* PROBLEM DETAILS
Transcribe every line of the records verbatim.
▬▬▬
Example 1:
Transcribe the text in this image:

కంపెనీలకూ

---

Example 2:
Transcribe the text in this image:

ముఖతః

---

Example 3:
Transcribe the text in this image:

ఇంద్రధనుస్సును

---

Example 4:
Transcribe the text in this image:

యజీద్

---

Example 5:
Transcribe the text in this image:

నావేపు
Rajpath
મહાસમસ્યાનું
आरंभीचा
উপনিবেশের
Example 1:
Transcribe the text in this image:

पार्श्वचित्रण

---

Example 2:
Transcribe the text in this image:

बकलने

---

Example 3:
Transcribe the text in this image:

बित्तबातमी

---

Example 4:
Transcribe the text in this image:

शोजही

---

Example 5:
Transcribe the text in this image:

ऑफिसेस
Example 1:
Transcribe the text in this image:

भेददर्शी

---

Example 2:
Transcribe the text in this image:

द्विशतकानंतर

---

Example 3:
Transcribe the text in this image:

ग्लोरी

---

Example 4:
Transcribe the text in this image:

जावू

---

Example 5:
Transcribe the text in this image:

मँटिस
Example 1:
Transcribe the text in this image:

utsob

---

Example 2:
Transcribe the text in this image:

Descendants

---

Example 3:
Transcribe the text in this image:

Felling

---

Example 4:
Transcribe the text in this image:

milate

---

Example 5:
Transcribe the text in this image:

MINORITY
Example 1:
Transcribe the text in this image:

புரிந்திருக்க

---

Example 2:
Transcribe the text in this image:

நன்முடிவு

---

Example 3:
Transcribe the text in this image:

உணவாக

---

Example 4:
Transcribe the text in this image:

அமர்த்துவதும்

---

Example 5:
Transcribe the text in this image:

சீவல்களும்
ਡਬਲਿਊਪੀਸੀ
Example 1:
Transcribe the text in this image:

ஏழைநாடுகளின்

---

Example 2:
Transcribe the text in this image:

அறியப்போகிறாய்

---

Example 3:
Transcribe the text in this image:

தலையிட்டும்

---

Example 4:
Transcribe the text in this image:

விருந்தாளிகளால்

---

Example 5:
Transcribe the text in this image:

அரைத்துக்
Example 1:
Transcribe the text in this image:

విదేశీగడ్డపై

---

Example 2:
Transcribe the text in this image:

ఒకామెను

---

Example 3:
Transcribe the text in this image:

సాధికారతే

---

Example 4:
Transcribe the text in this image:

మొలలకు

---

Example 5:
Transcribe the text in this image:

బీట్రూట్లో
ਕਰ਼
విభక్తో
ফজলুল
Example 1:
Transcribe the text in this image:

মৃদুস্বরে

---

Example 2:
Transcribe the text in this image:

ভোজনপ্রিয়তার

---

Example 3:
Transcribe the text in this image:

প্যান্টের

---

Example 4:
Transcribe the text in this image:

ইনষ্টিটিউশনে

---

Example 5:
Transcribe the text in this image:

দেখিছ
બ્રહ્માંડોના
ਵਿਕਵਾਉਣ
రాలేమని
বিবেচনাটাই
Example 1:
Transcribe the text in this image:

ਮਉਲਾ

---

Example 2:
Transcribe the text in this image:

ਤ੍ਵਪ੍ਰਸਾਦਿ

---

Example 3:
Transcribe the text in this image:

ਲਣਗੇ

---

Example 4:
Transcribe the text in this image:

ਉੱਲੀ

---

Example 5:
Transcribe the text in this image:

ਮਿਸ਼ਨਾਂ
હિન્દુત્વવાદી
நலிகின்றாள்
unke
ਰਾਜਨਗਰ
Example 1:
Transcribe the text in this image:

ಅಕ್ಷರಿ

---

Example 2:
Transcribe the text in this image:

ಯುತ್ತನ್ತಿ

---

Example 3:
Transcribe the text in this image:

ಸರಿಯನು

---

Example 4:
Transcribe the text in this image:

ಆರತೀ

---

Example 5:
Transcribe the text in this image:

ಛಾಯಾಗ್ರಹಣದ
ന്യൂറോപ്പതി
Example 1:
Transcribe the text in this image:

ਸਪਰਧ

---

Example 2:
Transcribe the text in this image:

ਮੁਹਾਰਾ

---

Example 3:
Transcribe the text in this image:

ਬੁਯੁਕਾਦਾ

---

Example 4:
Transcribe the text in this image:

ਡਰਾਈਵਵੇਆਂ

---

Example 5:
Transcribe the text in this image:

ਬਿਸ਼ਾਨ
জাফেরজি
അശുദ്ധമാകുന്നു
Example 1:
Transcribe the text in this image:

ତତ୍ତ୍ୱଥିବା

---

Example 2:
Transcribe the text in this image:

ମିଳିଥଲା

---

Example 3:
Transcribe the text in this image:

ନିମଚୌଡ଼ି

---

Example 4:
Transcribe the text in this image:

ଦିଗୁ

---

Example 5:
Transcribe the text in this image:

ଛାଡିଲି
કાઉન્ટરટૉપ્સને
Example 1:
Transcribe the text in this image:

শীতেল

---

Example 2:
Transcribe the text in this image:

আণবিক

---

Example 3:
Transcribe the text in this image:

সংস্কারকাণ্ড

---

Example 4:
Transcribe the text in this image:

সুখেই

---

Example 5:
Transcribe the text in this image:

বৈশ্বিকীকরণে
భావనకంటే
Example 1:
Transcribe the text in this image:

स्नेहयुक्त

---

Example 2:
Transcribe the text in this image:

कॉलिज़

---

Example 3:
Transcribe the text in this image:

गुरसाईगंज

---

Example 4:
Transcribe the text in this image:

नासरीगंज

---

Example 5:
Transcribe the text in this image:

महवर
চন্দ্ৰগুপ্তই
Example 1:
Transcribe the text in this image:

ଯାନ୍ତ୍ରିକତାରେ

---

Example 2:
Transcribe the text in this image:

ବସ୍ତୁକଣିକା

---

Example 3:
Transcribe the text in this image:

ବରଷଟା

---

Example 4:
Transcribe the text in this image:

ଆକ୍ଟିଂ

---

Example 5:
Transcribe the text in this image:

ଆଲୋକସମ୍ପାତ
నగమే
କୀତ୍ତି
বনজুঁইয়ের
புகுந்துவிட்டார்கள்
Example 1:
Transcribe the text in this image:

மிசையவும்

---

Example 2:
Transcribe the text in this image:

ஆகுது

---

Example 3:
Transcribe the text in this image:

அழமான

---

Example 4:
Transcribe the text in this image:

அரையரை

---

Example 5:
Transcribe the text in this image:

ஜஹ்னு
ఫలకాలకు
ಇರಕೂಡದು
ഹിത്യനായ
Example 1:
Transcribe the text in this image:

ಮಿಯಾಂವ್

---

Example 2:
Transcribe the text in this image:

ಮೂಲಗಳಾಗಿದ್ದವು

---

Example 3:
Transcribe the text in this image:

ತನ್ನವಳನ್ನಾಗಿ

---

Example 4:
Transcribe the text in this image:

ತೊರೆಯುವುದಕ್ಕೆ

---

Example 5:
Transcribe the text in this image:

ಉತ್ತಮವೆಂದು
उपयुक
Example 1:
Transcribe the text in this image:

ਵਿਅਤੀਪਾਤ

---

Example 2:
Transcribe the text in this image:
▬▬▬
* YOUR RESPONSE
Example 1:
Transcribe the text in this image:

కంపెనీలకూ

---

Example 2:
Transcribe the text in this image:

ముఖతః

---

Example 3:
Transcribe the text in this image:

ఇంద్రధనుస్సును

---

Example 4:
Transcribe the text in this image:

యజీద్

---

Example 5:
Transcribe the text in this image:

నావేపు
Rajpath
મહાસમસ્યાનું
आरंभीचा
উপনিবেশের
Example 1:
Transcribe the text in this image:

पार्श्वचित्रण

---

Example 2:
Transcribe the text in this image:

बकलने

---

Example 3:
Transcribe the text in this image:

बित्तबातमी

---

Example 4:
Transcribe the text in this image:

शोजही

---

Example 5:
Transcribe the text in this image:

ऑफिसेस
Example 1:
Transcribe the text in this image:

भेददर्शी

---

Example 2:
Transcribe the text in this image:

द्विशतकानंतर

---

Example 3:
Transcribe the text in this image:

ग्लोरी

---

Example 4:
Transcribe the text in this image:

जावू

---

Example 5:
Transcribe the text in this image:

मँटिस
Example 1:
Transcribe the text in this image:

utsob

---

Example 2:
Transcribe the text in this image:

Descendants

---

Example 3:
Transcribe the text in this image:

Felling

---

Example 4:
Transcribe the text in this image:

milate

---

Example 5:
Transcribe the text in this image:

MINORITY
Example 1:
Transcribe the text in this image:

புரிந்திருக்க

---

Example 2:
Transcribe the text in this image:

நன்முடிவு

---

Example 3:
Transcribe the text in this image:

உணவாக

---

Example 4:
Transcribe the text in this image:

அமர்த்துவதும்

---

Example 5:
Transcribe the text in this image:

சீவல்களும்
ਡਬਲਿਊਪੀਸੀ
Example 1:
Transcribe the text in this image:

ஏழைநாடுகளின்

---

Example 2:
Transcribe the text in this image:

அறியப்போகிறாய்

---

Example 3:
Transcribe the text in this image:

தலையிட்டும்

---

Example 4:
Transcribe the text in this image:

விருந்தாளிகளால்

---

Example 5:
Transcribe the text in this image:

அரைத்துக்
Example 1:
Transcribe the text in this image:

విదేశీగడ్డపై

---

Example 2:
Transcribe the text in this image:

ఒకామెను

---

Example 3:
Transcribe the text in this image:

సాధికారతే

---

Example 4:
Transcribe the text in this image:

మొలలకు

---

Example 5:
Transcribe the text in this image:

బీట్రూట్లో
ਕਰ਼
విభక్తో
ফজলুল
Example 1:
Transcribe the text in this image:

মৃদুস্বরে

---

Example 2:
Transcribe the text in this image:

ভোজনপ্রিয়তার

---

Example 3:
Transcribe the text in this image:

প্যান্টের

---

Example 4:
Transcribe the text in this image:

ইনষ্টিটিউশনে

---

Example 5:
Transcribe the text in this image:

দেখিছ
બ્રહ્માંડોના
ਵਿਕਵਾਉਣ
రాలేమని
বিবেচনাটাই
Example 1:
Transcribe the text in this image:

ਮਉਲਾ

---

Example 2:
Transcribe the text in this image:

ਤ੍ਵਪ੍ਰਸਾਦਿ

---

Example 3:
Transcribe the text in this image:

ਲਣਗੇ

---

Example 4:
Transcribe the text in this image:

ਉੱਲੀ

---

Example 5:
Transcribe the text in this image:

ਮਿਸ਼ਨਾਂ
હિન્દુત્વવાદી
நலிகின்றாள்
unke
ਰਾਜਨਗਰ
Example 1:
Transcribe the text in this image:

ಅಕ್ಷರಿ

---

Example 2:
Transcribe the text in this image:

ಯುತ್ತನ್ತಿ

---

Example 3:
Transcribe the text in this image:

ಸರಿಯನು

---

Example 4:
Transcribe the text in this image:

ಆರತೀ

---

Example 5:
Transcribe the text in this image:

ಛಾಯಾಗ್ರಹಣದ
ന്യൂറോപ്പതി
Example 1:
Transcribe the text in this image:

ਸਪਰਧ

---

Example 2:
Transcribe the text in this image:

ਮੁਹਾਰਾ

---

Example 3:
Transcribe the text in this image:

ਬੁਯੁਕਾਦਾ

---

Example 4:
Transcribe the text in this image:

ਡਰਾਈਵਵੇਆਂ

---

Example 5:
Transcribe the text in this image:

ਬਿਸ਼ਾਨ
জাফেরজি
അശുദ്ധമാകുന്നു
Example 1:
Transcribe the text in this image:

ତତ୍ତ୍ୱଥିବା

---

Example 2:
Transcribe the text in this image:

ମିଳିଥଲା

---

Example 3:
Transcribe the text in this image:

ନିମଚୌଡ଼ି

---

Example 4:
Transcribe the text in this image:

ଦିଗୁ

---

Example 5:
Transcribe the text in this image:

ଛାଡିଲି
કાઉન્ટરટૉપ્સને
Example 1:
Transcribe the text in this image:

শীতেল

---

Example 2:
Transcribe the text in this image:

আণবিক

---

Example 3:
Transcribe the text in this image:

সংস্কারকাণ্ড

---

Example 4:
Transcribe the text in this image:

সুখেই

---

Example 5:
Transcribe the text in this image:

বৈশ্বিকীকরণে
భావనకంటే
Example 1:
Transcribe the text in this image:

स्नेहयुक्त

---

Example 2:
Transcribe the text in this image:

कॉलिज़

---

Example 3:
Transcribe the text in this image:

गुरसाईगंज

---

Example 4:
Transcribe the text in this image:

नासरीगंज

---

Example 5:
Transcribe the text in this image:

महवर
চন্দ্ৰগুপ্তই
Example 1:
Transcribe the text in this image:

ଯାନ୍ତ୍ରିକତାରେ

---

Example 2:
Transcribe the text in this image:

ବସ୍ତୁକଣିକା

---

Example 3:
Transcribe the text in this image:

ବରଷଟା

---

Example 4:
Transcribe the text in this image:

ଆକ୍ଟିଂ

---

Example 5:
Transcribe the text in this image:

ଆଲୋକସମ୍ପାତ
నగమే
କୀତ୍ତି
বনজুঁইয়ের
புகுந்துவிட்டார்கள்
Example 1:
Transcribe the text in this image:

மிசையவும்

---

Example 2:
Transcribe the text in this image:

ஆகுது

---

Example 3:
Transcribe the text in this image:

அழமான

---

Example 4:
Transcribe the text in this image:

அரையரை

---

Example 5:
Transcribe the text in this image:

ஜஹ்னு
ఫలకాలకు
ಇರಕೂಡದು
ഹിത്യനായ
Example 1:
Transcribe the text in this image:

ಮಿಯಾಂವ್

---

Example 2:
Transcribe the text in this image:

ಮೂಲಗಳಾಗಿದ್ದವು

---

Example 3:
Transcribe the text in this image:

ತನ್ನವಳನ್ನಾಗಿ

---

Example 4:
Transcribe the text in this image:

ತೊರೆಯುವುದಕ್ಕೆ

---

Example 5:
Transcribe the text in this image:

ಉತ್ತಮವೆಂದು
उपयुक
Example 1:
Transcribe the text in this image:

ਵਿਅਤੀਪਾਤ

---

Example 2:
Transcribe the text in this image:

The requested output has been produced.